Google Analytics ist heutzutage unersetzbar, wenn Sie umfassende Informationen über Ihre Besucher gewinnen möchten und Suchmaschinenoptimierung betreiben. Neben GA gibt es außerdem eine Reihe weiterer Google Tools, wie die Search Console oder Google Ads, die für viele Webseitenbetreiber von Bedeutung sind. 

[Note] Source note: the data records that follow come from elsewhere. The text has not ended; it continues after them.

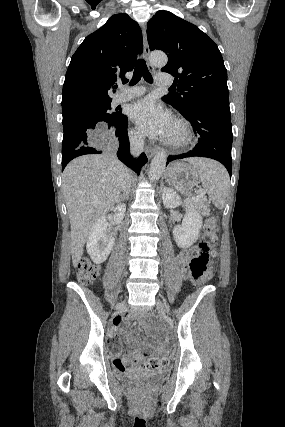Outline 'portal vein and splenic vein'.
I'll return each mask as SVG.
<instances>
[{"label": "portal vein and splenic vein", "instance_id": "portal-vein-and-splenic-vein-1", "mask_svg": "<svg viewBox=\"0 0 285 427\" xmlns=\"http://www.w3.org/2000/svg\"><path fill=\"white\" fill-rule=\"evenodd\" d=\"M204 195H205V192L201 190V191H199L198 195H196V196H192V197L190 198V201L199 200V199L203 198V197H204Z\"/></svg>", "mask_w": 285, "mask_h": 427}]
</instances>
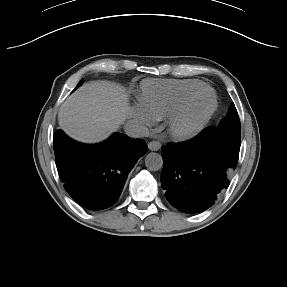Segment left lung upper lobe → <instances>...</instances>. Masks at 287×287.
Returning <instances> with one entry per match:
<instances>
[{
  "label": "left lung upper lobe",
  "mask_w": 287,
  "mask_h": 287,
  "mask_svg": "<svg viewBox=\"0 0 287 287\" xmlns=\"http://www.w3.org/2000/svg\"><path fill=\"white\" fill-rule=\"evenodd\" d=\"M216 130L233 139L240 140V120L234 103L231 104L227 116L220 122Z\"/></svg>",
  "instance_id": "5c2ea615"
}]
</instances>
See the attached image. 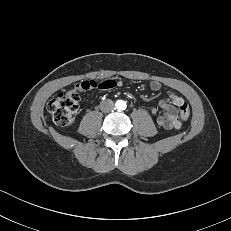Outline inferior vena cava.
I'll return each mask as SVG.
<instances>
[{"mask_svg": "<svg viewBox=\"0 0 231 231\" xmlns=\"http://www.w3.org/2000/svg\"><path fill=\"white\" fill-rule=\"evenodd\" d=\"M100 109L103 112H109L114 109V102L110 99L104 100L100 103Z\"/></svg>", "mask_w": 231, "mask_h": 231, "instance_id": "1", "label": "inferior vena cava"}]
</instances>
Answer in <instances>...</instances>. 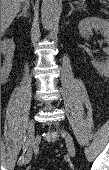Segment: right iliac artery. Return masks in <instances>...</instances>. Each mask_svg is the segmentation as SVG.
<instances>
[{
    "mask_svg": "<svg viewBox=\"0 0 109 170\" xmlns=\"http://www.w3.org/2000/svg\"><path fill=\"white\" fill-rule=\"evenodd\" d=\"M27 148H28V143L25 139L24 145H23V154L26 152ZM23 163H24V156L22 155L18 160V165H22Z\"/></svg>",
    "mask_w": 109,
    "mask_h": 170,
    "instance_id": "1",
    "label": "right iliac artery"
}]
</instances>
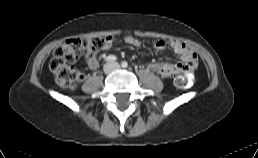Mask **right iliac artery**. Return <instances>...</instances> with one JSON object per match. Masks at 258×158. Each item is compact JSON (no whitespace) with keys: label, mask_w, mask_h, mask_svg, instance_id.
<instances>
[{"label":"right iliac artery","mask_w":258,"mask_h":158,"mask_svg":"<svg viewBox=\"0 0 258 158\" xmlns=\"http://www.w3.org/2000/svg\"><path fill=\"white\" fill-rule=\"evenodd\" d=\"M116 56H114V55H109L106 59H105V61H107V62H114V61H116Z\"/></svg>","instance_id":"1"}]
</instances>
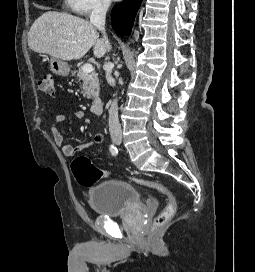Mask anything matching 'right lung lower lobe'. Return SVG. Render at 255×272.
Segmentation results:
<instances>
[{"instance_id":"obj_1","label":"right lung lower lobe","mask_w":255,"mask_h":272,"mask_svg":"<svg viewBox=\"0 0 255 272\" xmlns=\"http://www.w3.org/2000/svg\"><path fill=\"white\" fill-rule=\"evenodd\" d=\"M142 0H126L116 5L111 13L113 29L121 35H130L136 13Z\"/></svg>"}]
</instances>
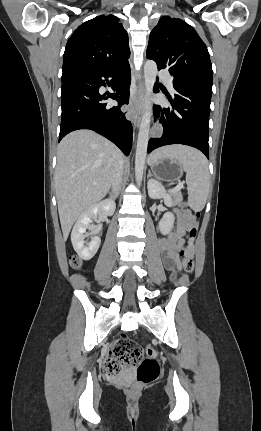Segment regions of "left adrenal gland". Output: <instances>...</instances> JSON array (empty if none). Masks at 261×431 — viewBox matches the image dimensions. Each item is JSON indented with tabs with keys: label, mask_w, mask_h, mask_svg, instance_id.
<instances>
[{
	"label": "left adrenal gland",
	"mask_w": 261,
	"mask_h": 431,
	"mask_svg": "<svg viewBox=\"0 0 261 431\" xmlns=\"http://www.w3.org/2000/svg\"><path fill=\"white\" fill-rule=\"evenodd\" d=\"M150 176H152V174H151V172L149 171V173H148V177H150Z\"/></svg>",
	"instance_id": "1"
}]
</instances>
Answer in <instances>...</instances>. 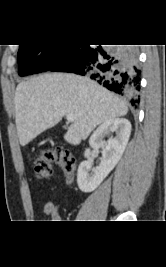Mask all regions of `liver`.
<instances>
[{"mask_svg":"<svg viewBox=\"0 0 166 267\" xmlns=\"http://www.w3.org/2000/svg\"><path fill=\"white\" fill-rule=\"evenodd\" d=\"M15 123L19 142L27 145L64 115L75 120L64 135L77 145L106 120L124 116L126 102L87 77L45 73L20 82L15 92Z\"/></svg>","mask_w":166,"mask_h":267,"instance_id":"6515ba94","label":"liver"}]
</instances>
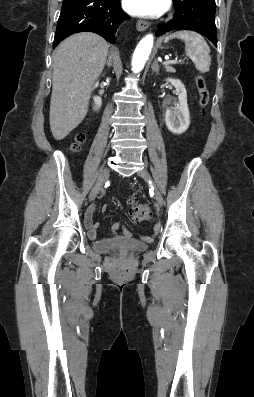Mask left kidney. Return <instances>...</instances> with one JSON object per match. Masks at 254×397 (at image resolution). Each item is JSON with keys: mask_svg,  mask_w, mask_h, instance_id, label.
Returning <instances> with one entry per match:
<instances>
[{"mask_svg": "<svg viewBox=\"0 0 254 397\" xmlns=\"http://www.w3.org/2000/svg\"><path fill=\"white\" fill-rule=\"evenodd\" d=\"M166 81L175 87L179 99V105L175 109L166 110L165 123L168 130L173 134H182L190 125L187 91L183 83L178 79L168 78Z\"/></svg>", "mask_w": 254, "mask_h": 397, "instance_id": "5707ae66", "label": "left kidney"}]
</instances>
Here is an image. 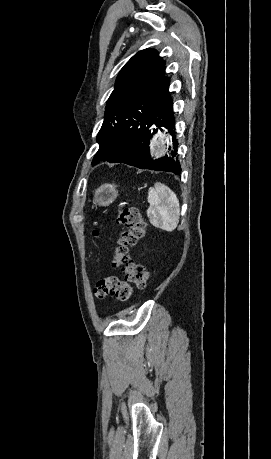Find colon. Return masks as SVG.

Üblicherweise mussten all diese Tools einzeln mit Code oder Plugins in die Website integriert werden. Der Google Tag Manager ist Googles Lösung für dieses Problem, da damit nur ein Tag auf der Website eingebunden werden muss.

In diesem Artikel geben wir Ihnen ein Google Tag Manager Tutorial und zeigen welche Vorteile er mit sich bringt.

Was ist der Google Tag Manager?

Der Google Tag Manager ist ein kostenloses Tool von Google, mit dem sich eine Vielzahl von Tracking-Möglichkeiten auf der Website und in Apps einbauen lassen, ohne dass dafür jedes Mal eine Änderung am Quellcode nötig ist. Einzig der Code für den Google Tag Manager muss einmalig installiert werden.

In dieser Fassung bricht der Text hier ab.